Collected data
• • • •
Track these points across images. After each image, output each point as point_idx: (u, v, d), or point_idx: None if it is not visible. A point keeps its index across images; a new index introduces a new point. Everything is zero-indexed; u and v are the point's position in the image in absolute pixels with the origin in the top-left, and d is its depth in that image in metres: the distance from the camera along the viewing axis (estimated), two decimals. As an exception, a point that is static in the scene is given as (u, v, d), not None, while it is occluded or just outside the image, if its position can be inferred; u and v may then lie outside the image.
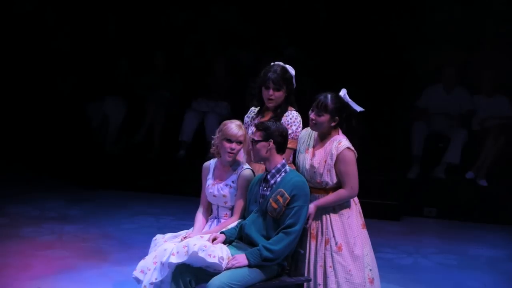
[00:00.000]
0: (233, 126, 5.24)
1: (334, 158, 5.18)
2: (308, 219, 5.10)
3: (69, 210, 9.04)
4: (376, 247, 7.76)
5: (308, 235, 5.21)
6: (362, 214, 5.40)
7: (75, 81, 11.18)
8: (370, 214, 8.72)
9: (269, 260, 4.88)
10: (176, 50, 11.11)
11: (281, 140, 5.06)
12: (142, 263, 5.06)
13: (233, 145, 5.22)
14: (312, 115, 5.22)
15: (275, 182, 5.03)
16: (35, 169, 10.74)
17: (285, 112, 5.47)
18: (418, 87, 9.98)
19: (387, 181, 9.44)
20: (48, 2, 11.48)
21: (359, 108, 5.28)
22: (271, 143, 5.03)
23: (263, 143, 5.03)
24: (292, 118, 5.46)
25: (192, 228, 5.41)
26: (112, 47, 11.22)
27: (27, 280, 6.48)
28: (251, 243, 4.99)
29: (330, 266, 5.19)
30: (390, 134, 9.85)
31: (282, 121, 5.42)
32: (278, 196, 4.95)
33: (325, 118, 5.20)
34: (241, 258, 4.88)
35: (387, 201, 9.22)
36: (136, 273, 5.05)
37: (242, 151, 5.36)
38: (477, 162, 9.37)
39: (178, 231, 5.40)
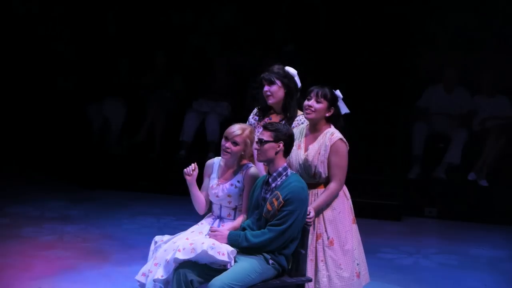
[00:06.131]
0: (234, 125, 5.28)
1: (328, 150, 5.24)
2: (309, 220, 5.10)
3: (70, 210, 9.05)
4: (377, 247, 7.83)
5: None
6: (353, 209, 5.44)
7: (75, 81, 11.18)
8: (370, 214, 8.85)
9: (244, 248, 4.93)
10: (176, 50, 11.11)
11: (289, 142, 5.06)
12: (143, 268, 5.09)
13: (228, 144, 5.23)
14: (310, 103, 5.27)
15: (275, 186, 5.03)
16: (36, 170, 10.74)
17: (296, 117, 5.51)
18: (419, 87, 9.98)
19: (387, 181, 9.45)
20: (48, 2, 11.48)
21: (345, 110, 5.34)
22: (281, 145, 5.02)
23: (272, 144, 5.01)
24: (304, 124, 5.48)
25: (199, 223, 5.41)
26: (112, 47, 11.22)
27: (28, 280, 6.48)
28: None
29: (322, 260, 5.24)
30: (391, 134, 9.85)
31: (293, 125, 5.45)
32: (274, 199, 4.95)
33: (323, 105, 5.26)
34: (222, 237, 4.94)
35: (388, 201, 9.23)
36: (138, 277, 5.06)
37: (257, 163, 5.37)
38: (478, 162, 9.36)
39: (179, 232, 5.39)
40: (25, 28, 11.45)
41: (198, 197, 5.38)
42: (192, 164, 5.28)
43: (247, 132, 5.27)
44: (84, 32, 11.40)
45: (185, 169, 5.27)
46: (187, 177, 5.27)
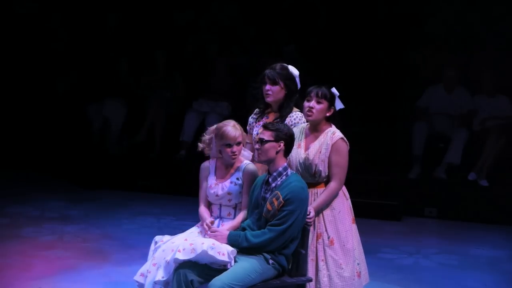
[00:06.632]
0: (230, 129, 5.23)
1: (329, 148, 5.24)
2: (309, 220, 5.10)
3: (69, 210, 9.05)
4: (377, 247, 7.83)
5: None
6: (352, 209, 5.45)
7: (75, 81, 11.18)
8: (371, 214, 8.85)
9: (244, 248, 4.94)
10: (176, 49, 11.11)
11: (290, 142, 5.06)
12: (142, 268, 5.08)
13: (234, 148, 5.23)
14: (311, 104, 5.26)
15: (275, 185, 5.02)
16: (36, 170, 10.74)
17: (290, 113, 5.50)
18: (419, 87, 9.98)
19: (388, 181, 9.44)
20: (48, 2, 11.48)
21: (340, 106, 5.34)
22: (282, 145, 5.02)
23: (273, 144, 5.01)
24: (296, 118, 5.49)
25: (197, 225, 5.40)
26: (112, 47, 11.22)
27: (28, 280, 6.48)
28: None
29: (322, 260, 5.25)
30: (391, 134, 9.85)
31: (286, 121, 5.44)
32: (274, 199, 4.95)
33: (324, 105, 5.26)
34: (222, 237, 4.95)
35: (388, 201, 9.23)
36: (137, 277, 5.06)
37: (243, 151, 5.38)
38: (478, 162, 9.36)
39: (179, 232, 5.39)
40: (25, 28, 11.45)
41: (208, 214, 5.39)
42: (209, 220, 5.21)
43: (238, 126, 5.27)
44: (84, 32, 11.40)
45: (205, 226, 5.18)
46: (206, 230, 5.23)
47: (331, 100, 5.29)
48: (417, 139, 9.71)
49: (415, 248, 7.99)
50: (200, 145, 5.44)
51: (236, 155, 5.25)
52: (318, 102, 5.26)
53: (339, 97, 5.33)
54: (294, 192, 4.93)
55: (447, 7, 10.40)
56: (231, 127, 5.24)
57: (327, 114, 5.30)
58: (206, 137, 5.39)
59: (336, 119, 5.36)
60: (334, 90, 5.33)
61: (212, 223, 5.19)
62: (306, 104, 5.30)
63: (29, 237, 7.84)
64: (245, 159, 5.38)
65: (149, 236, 5.55)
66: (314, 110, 5.26)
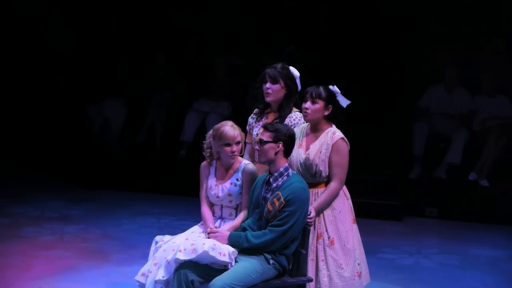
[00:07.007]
0: (228, 129, 5.23)
1: (330, 148, 5.25)
2: (310, 220, 5.10)
3: (70, 210, 9.05)
4: (378, 247, 7.83)
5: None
6: (353, 209, 5.45)
7: (75, 81, 11.18)
8: (371, 214, 8.85)
9: (245, 249, 4.94)
10: (177, 50, 11.11)
11: (290, 143, 5.06)
12: (143, 268, 5.10)
13: (234, 148, 5.23)
14: (306, 105, 5.28)
15: (276, 186, 5.02)
16: (36, 170, 10.73)
17: (290, 113, 5.50)
18: (420, 87, 9.98)
19: (388, 181, 9.44)
20: (48, 2, 11.48)
21: (346, 102, 5.33)
22: (280, 145, 5.02)
23: (272, 145, 5.01)
24: (295, 119, 5.49)
25: (199, 224, 5.39)
26: (113, 47, 11.22)
27: (28, 280, 6.48)
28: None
29: (323, 260, 5.26)
30: (391, 134, 9.84)
31: (285, 121, 5.44)
32: (275, 199, 4.95)
33: (319, 105, 5.27)
34: (223, 238, 4.96)
35: (388, 201, 9.23)
36: (138, 277, 5.07)
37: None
38: (478, 162, 9.36)
39: (179, 232, 5.39)
40: (26, 28, 11.45)
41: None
42: (210, 228, 5.16)
43: (236, 126, 5.28)
44: (85, 32, 11.40)
45: (208, 233, 5.18)
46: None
47: (328, 99, 5.28)
48: (417, 139, 9.71)
49: (415, 248, 7.99)
50: (206, 154, 5.41)
51: (235, 154, 5.25)
52: (313, 103, 5.26)
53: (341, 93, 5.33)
54: (295, 193, 4.93)
55: (447, 7, 10.39)
56: (229, 127, 5.24)
57: (325, 113, 5.30)
58: (206, 142, 5.38)
59: (339, 117, 5.36)
60: (334, 88, 5.32)
61: (216, 227, 5.19)
62: (303, 105, 5.31)
63: (29, 237, 7.84)
64: (244, 159, 5.38)
65: (149, 236, 5.56)
66: (309, 111, 5.26)
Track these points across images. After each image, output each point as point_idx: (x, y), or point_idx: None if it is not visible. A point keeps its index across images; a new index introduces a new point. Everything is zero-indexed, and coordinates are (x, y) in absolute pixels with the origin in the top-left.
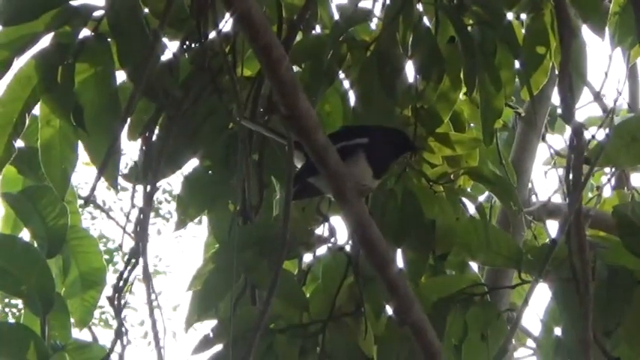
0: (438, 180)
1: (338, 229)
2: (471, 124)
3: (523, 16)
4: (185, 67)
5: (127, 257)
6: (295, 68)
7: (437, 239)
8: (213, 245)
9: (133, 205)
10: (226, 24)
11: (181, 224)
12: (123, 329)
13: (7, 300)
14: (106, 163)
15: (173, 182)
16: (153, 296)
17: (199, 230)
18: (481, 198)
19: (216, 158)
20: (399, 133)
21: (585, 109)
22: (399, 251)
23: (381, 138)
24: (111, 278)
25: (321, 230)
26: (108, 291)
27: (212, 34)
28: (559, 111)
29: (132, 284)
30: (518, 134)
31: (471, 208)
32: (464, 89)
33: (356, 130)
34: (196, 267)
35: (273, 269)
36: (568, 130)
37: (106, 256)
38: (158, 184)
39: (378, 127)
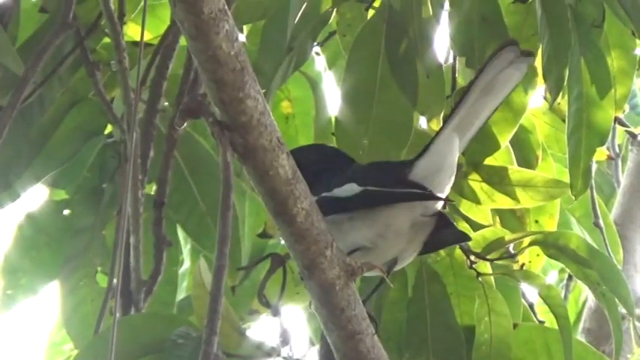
0: (483, 253)
1: (294, 330)
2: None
3: None
4: (31, 16)
5: None
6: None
7: None
8: (60, 348)
9: None
10: None
11: (7, 304)
12: None
13: None
14: None
15: None
16: None
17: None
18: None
19: (80, 188)
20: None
21: None
22: None
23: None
24: None
25: (263, 331)
26: None
27: None
28: None
29: None
30: (629, 174)
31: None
32: (540, 84)
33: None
34: None
35: None
36: None
37: None
38: None
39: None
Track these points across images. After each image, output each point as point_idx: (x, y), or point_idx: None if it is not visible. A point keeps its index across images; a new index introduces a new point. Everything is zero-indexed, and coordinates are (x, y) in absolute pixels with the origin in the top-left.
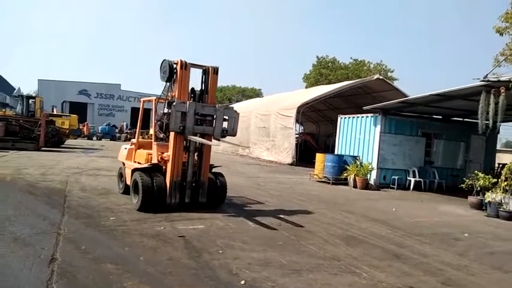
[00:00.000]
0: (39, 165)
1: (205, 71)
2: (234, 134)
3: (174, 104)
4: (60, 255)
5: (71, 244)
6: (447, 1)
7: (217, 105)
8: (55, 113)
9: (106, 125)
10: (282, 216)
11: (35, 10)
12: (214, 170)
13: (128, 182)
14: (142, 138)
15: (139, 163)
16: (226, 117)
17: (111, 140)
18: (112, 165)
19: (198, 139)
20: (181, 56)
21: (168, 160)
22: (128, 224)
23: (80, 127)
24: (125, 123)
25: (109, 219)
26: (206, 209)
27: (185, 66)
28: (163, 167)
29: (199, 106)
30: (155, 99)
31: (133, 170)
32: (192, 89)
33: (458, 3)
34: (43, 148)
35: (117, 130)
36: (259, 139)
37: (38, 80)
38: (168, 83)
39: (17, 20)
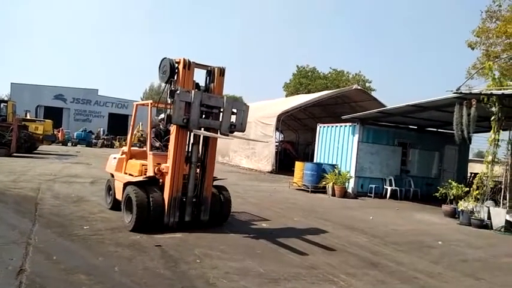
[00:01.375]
0: (10, 172)
1: (210, 72)
2: (242, 130)
3: (178, 92)
4: (30, 266)
5: (41, 254)
6: (424, 15)
7: (225, 97)
8: (28, 117)
9: (82, 131)
10: (260, 224)
11: (10, 9)
12: (216, 182)
13: (118, 196)
14: (120, 145)
15: (131, 175)
16: (235, 111)
17: (87, 146)
18: (87, 172)
19: (204, 132)
20: (155, 64)
21: (167, 172)
22: (103, 233)
23: (55, 133)
24: (101, 129)
25: (82, 228)
26: (209, 228)
27: (188, 66)
28: (161, 180)
29: (206, 96)
30: (151, 103)
31: (126, 184)
32: (197, 84)
33: (436, 17)
34: (15, 154)
35: (93, 136)
36: (239, 147)
37: (11, 83)
38: (167, 85)
39: None
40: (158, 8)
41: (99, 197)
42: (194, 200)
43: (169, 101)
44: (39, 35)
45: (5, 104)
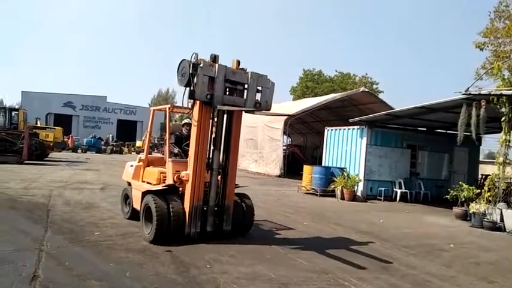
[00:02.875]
0: (22, 179)
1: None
2: (268, 108)
3: (201, 65)
4: (43, 272)
5: (53, 260)
6: (431, 16)
7: (250, 72)
8: (39, 125)
9: (91, 138)
10: (270, 229)
11: (18, 20)
12: (237, 190)
13: (136, 206)
14: (129, 151)
15: (149, 183)
16: (260, 88)
17: (96, 152)
18: (97, 178)
19: (230, 107)
20: (163, 70)
21: (187, 180)
22: (113, 238)
23: (65, 140)
24: (110, 135)
25: (93, 234)
26: (231, 238)
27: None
28: (180, 189)
29: (230, 71)
30: (169, 108)
31: (144, 193)
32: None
33: (442, 18)
34: (26, 161)
35: (102, 142)
36: (247, 151)
37: (22, 91)
38: (187, 88)
39: None
40: (166, 13)
41: (109, 203)
42: (216, 208)
43: (192, 78)
44: (47, 43)
45: (16, 113)
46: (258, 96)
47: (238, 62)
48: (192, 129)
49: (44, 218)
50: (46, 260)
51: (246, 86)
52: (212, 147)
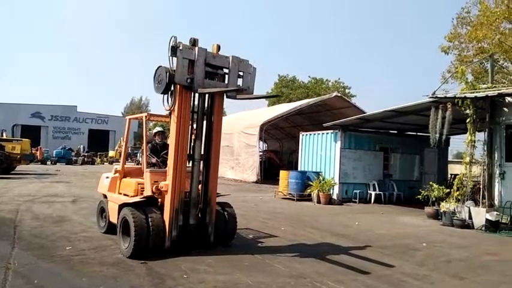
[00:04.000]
0: None
1: (210, 95)
2: (250, 93)
3: (181, 48)
4: None
5: (21, 279)
6: (401, 21)
7: (231, 56)
8: (5, 137)
9: (61, 149)
10: (247, 235)
11: None
12: (219, 199)
13: (112, 219)
14: (101, 161)
15: (126, 195)
16: (241, 74)
17: (67, 164)
18: (68, 191)
19: (212, 89)
20: (139, 77)
21: (166, 191)
22: (86, 252)
23: (33, 151)
24: (81, 146)
25: (65, 249)
26: (214, 249)
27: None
28: (159, 200)
29: (210, 55)
30: (146, 116)
31: (121, 205)
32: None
33: (411, 23)
34: None
35: (73, 153)
36: (223, 158)
37: None
38: (164, 95)
39: None
40: (137, 20)
41: (81, 216)
42: (198, 215)
43: (172, 60)
44: (14, 54)
45: None
46: (240, 82)
47: (219, 47)
48: (171, 121)
49: (11, 234)
50: (13, 279)
51: (227, 70)
52: (193, 138)
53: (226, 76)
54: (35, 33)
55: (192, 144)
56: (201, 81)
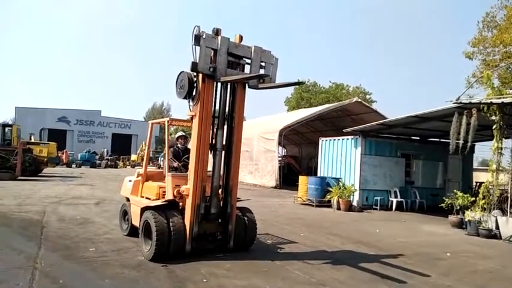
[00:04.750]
0: (15, 196)
1: (232, 85)
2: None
3: (204, 37)
4: None
5: (47, 278)
6: (423, 25)
7: (253, 46)
8: (33, 140)
9: (86, 152)
10: (267, 241)
11: (11, 36)
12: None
13: (135, 222)
14: (124, 165)
15: (148, 198)
16: (263, 64)
17: (91, 167)
18: (91, 193)
19: (234, 77)
20: (158, 83)
21: (187, 195)
22: (108, 254)
23: (59, 155)
24: (105, 149)
25: (88, 250)
26: (233, 254)
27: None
28: (181, 204)
29: (233, 45)
30: (168, 121)
31: (143, 209)
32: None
33: (433, 28)
34: (20, 177)
35: (97, 157)
36: (242, 163)
37: (16, 107)
38: (187, 100)
39: None
40: (161, 26)
41: (104, 218)
42: (220, 204)
43: (195, 49)
44: (41, 58)
45: (10, 129)
46: (262, 72)
47: (241, 37)
48: (195, 109)
49: (37, 234)
50: (40, 278)
51: (249, 61)
52: (216, 127)
53: (248, 66)
54: (61, 40)
55: (215, 134)
56: (223, 70)
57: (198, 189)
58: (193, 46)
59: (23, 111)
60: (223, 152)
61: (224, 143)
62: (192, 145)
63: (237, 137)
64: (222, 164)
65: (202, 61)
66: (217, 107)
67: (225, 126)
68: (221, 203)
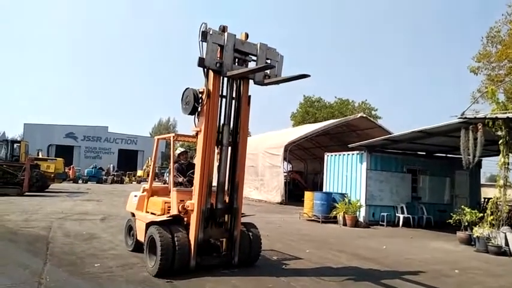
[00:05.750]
0: (22, 211)
1: (238, 83)
2: (277, 82)
3: (211, 33)
4: None
5: None
6: (427, 41)
7: (259, 43)
8: (40, 156)
9: (92, 168)
10: (272, 257)
11: (17, 52)
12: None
13: (140, 237)
14: (130, 180)
15: (153, 214)
16: (269, 61)
17: (97, 182)
18: (97, 209)
19: (239, 71)
20: (163, 99)
21: (192, 210)
22: (114, 270)
23: (66, 170)
24: (111, 165)
25: (94, 266)
26: (238, 269)
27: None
28: (185, 219)
29: (239, 41)
30: (173, 137)
31: (149, 224)
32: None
33: (436, 44)
34: (27, 193)
35: (103, 172)
36: (247, 178)
37: (24, 123)
38: (192, 116)
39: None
40: (166, 43)
41: (110, 234)
42: (225, 200)
43: (202, 45)
44: (48, 75)
45: (18, 145)
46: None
47: (247, 35)
48: (204, 104)
49: (43, 250)
50: None
51: (255, 58)
52: (222, 122)
53: (254, 64)
54: (67, 55)
55: (221, 130)
56: (229, 65)
57: (203, 198)
58: (200, 42)
59: (32, 127)
60: (229, 147)
61: (230, 139)
62: (197, 160)
63: (242, 133)
64: (228, 158)
65: (209, 56)
66: (223, 104)
67: (231, 123)
68: (227, 199)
• • • •
Skip every picture, and restate word for word only the lines above from the line containing "24: (111, 278)" to the line containing "20: (181, 56)", both of them included.

- **Response box**
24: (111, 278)
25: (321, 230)
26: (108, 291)
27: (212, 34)
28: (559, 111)
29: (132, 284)
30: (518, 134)
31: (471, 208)
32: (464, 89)
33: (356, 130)
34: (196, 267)
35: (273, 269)
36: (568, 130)
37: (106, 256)
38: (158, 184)
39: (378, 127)
0: (483, 253)
1: (294, 330)
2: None
3: None
4: (31, 16)
5: None
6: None
7: None
8: (60, 348)
9: None
10: None
11: (7, 304)
12: None
13: None
14: None
15: None
16: None
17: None
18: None
19: (80, 188)
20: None
21: None
22: None
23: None
24: None
25: (263, 331)
26: None
27: None
28: None
29: None
30: (629, 174)
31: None
32: (540, 84)
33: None
34: None
35: None
36: None
37: None
38: None
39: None
Track these points across images. After each image, output each point as point_idx: (x, y), or point_idx: None if it is not visible. A point keeps its index across images; a new index introduces a new point. Everything is zero-indexed, and coordinates are (x, y) in absolute pixels with the origin in the top-left.
[00:00.000]
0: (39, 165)
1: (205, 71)
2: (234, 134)
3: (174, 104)
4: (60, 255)
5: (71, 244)
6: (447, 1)
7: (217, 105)
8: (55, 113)
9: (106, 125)
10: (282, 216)
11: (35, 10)
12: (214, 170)
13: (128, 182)
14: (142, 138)
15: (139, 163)
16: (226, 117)
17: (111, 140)
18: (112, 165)
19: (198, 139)
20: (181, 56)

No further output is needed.